Invitez les (Mt 22, 9), Forcez les
d’entrer (Lc 14, 23) dit le maître chez saint Luc. Cette force
prodigue, qui court les rues, convoque tout le monde, veut remplir la
salle des noces, c’est celle de l’Amour qui veut se lier à l’homme, la
même force qui bravant tout, pénètre en territoire païen, troue la
foule, touche le lépreux, s’invite à la table des pécheurs. Et
ressuscite les morts. Bravant tout, ne se résignant pas. Devant aucun
refus. Pas même celui qui veut sa mort.
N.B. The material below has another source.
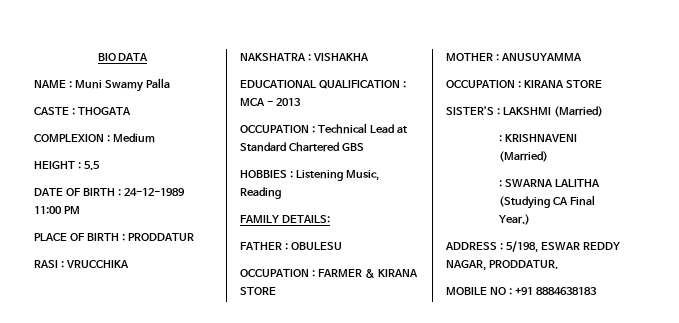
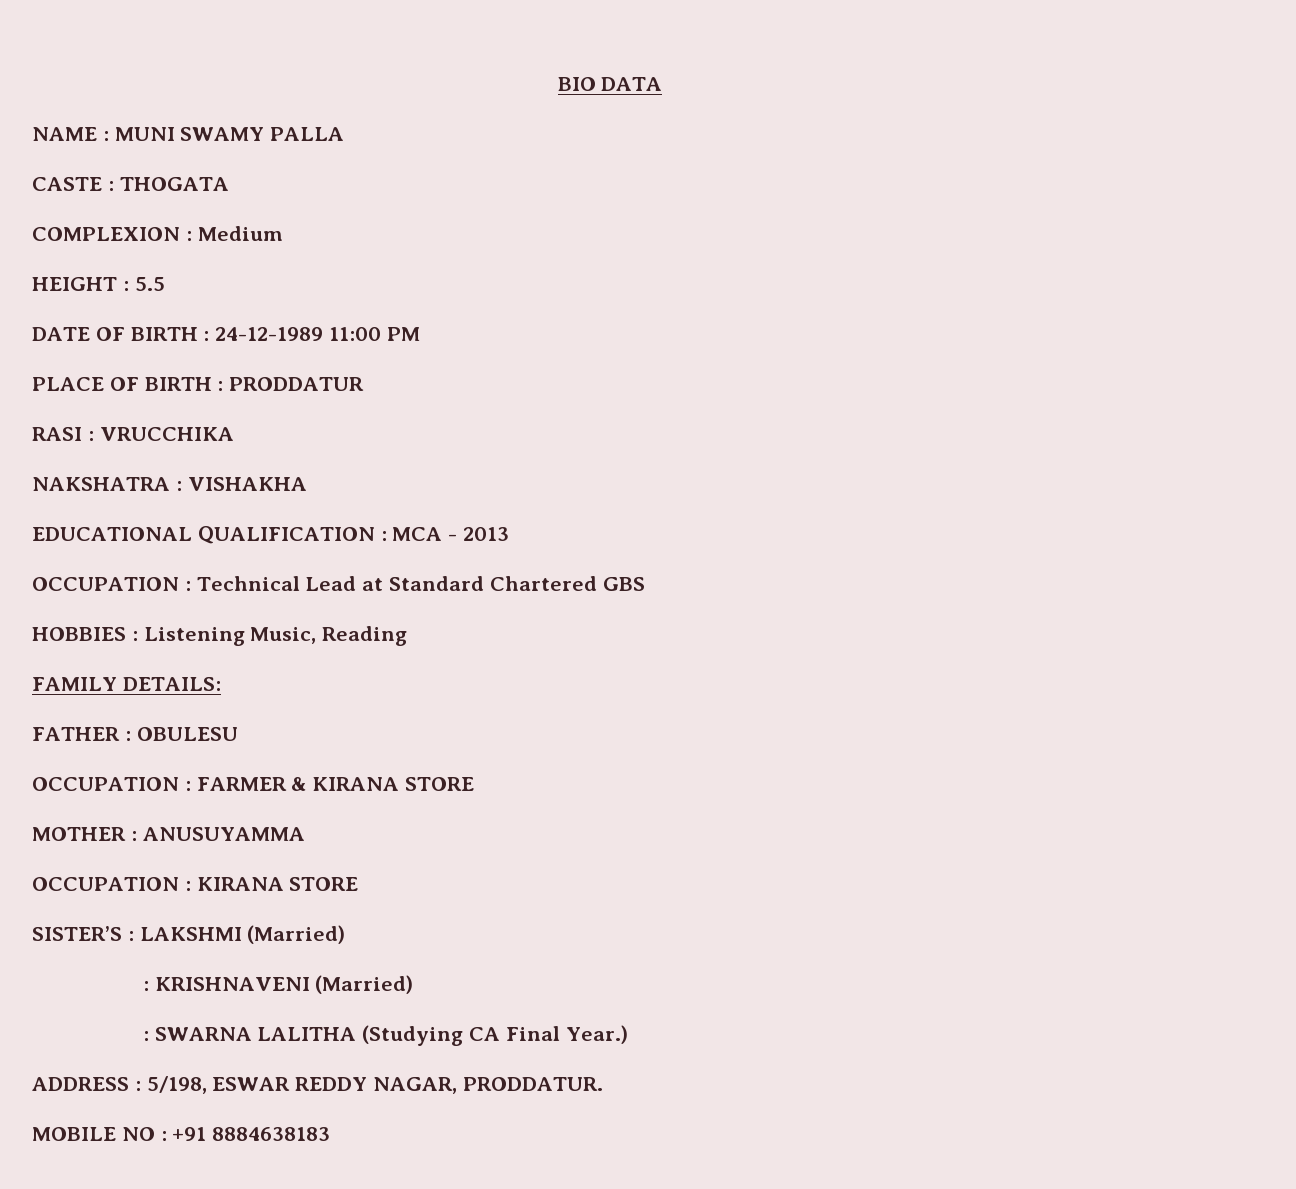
[74,78,170,92] Muni Swamy Palla -> [114,127,345,141] MUNI SWAMY PALLA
On a dans cette parabole,
derrière la mort des serviteurs, l’annonce du sort réservé à Jésus.
Le refus d’accepter l’invitation de Dieu,
peut prendre diverses formes dans nos vies : une façon de nous laisser
accaparer par les tracas, les contrariétés de la vie. Toutes sortes
d’appels aussi qui couvrent la voix du Christ, étouffent sa parole.
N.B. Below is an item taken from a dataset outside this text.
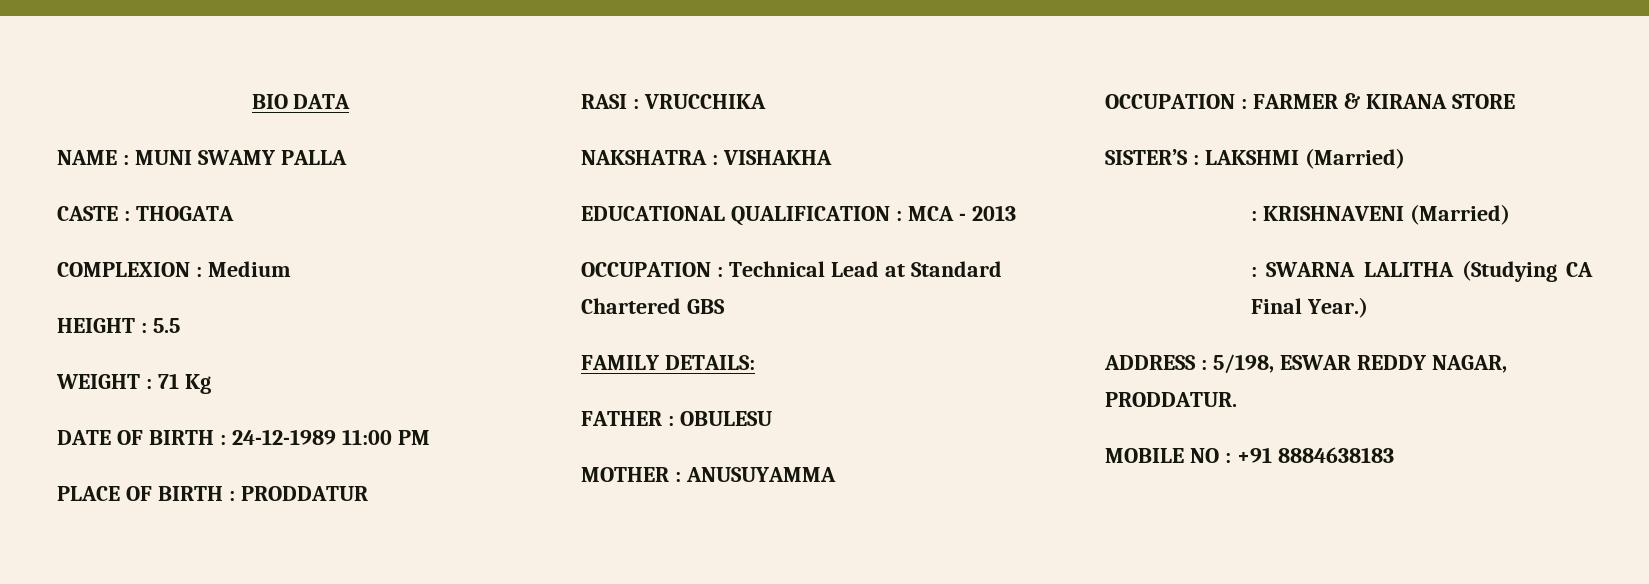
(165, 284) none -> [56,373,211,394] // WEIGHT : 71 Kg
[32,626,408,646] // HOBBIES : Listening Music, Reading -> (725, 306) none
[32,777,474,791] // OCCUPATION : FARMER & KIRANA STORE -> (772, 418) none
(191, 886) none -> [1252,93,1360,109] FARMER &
Pourtant, et les époux le savent, on peut dire oui à celui qu’on aime,
au milieu de la fatigue, des soucis. Accueillir l’invitation de Dieu
et y répondre, n’est pas incompatible avec les préoccupations, le
travail, la dureté de la vie. C’est même tout le contraire : on trouve
toujours du temps pour celui qu’on aime et cet amour, au lieu d’être
un obstacle, fortifie et transfigure tout le reste.
Dans notre parabole, (et cela vient
sacrément contredire la lecture habituelle du beaucoup d’appelés et
peu d’élus), un seul finalement est exclu. C’est pas une question de
mérite : non, il n’a pas la tenue de fête, le vêtement de noce.
L’invitation de Jésus ne l’a pas changé. Être changé, ce n’est pas
gagner en importance ou en vertu, c’est entrer dans la joie. Se
réjouir, exulter, jubiler, toute l’Ecriture est un appel, un hymne à
la joie, un formidable alléluia. Pourquoi cette acclamation qui
escorte l’évangile, n’atteindrait pas nos vies ?
Heureux les invités au repas du Seigneur.
L’eucharistie que nous célébrons est ce repas de fête où le Seigneur
nous invite. Il nous invite à partager sa joie : Entre dans la joie de
ton Seigneur (Mt 25, 21). L’invitation à entrer dans la joie de Dieu,
voilà ce que nous avons à accueillir dans cette eucharistie, à
échanger entre nous, à propager, à transmettre, à tant d’hommes et de
femmes qui ignorent tout de cette joie qu’apporte le Christ ou qui
s’en croient exclus.
Prions le Seigneur, pour qu’il donne à
son Eglise, à notre communauté, d’être dans le monde, un signe visible
de cette joie, qui veut se donner et être distribuée à tous.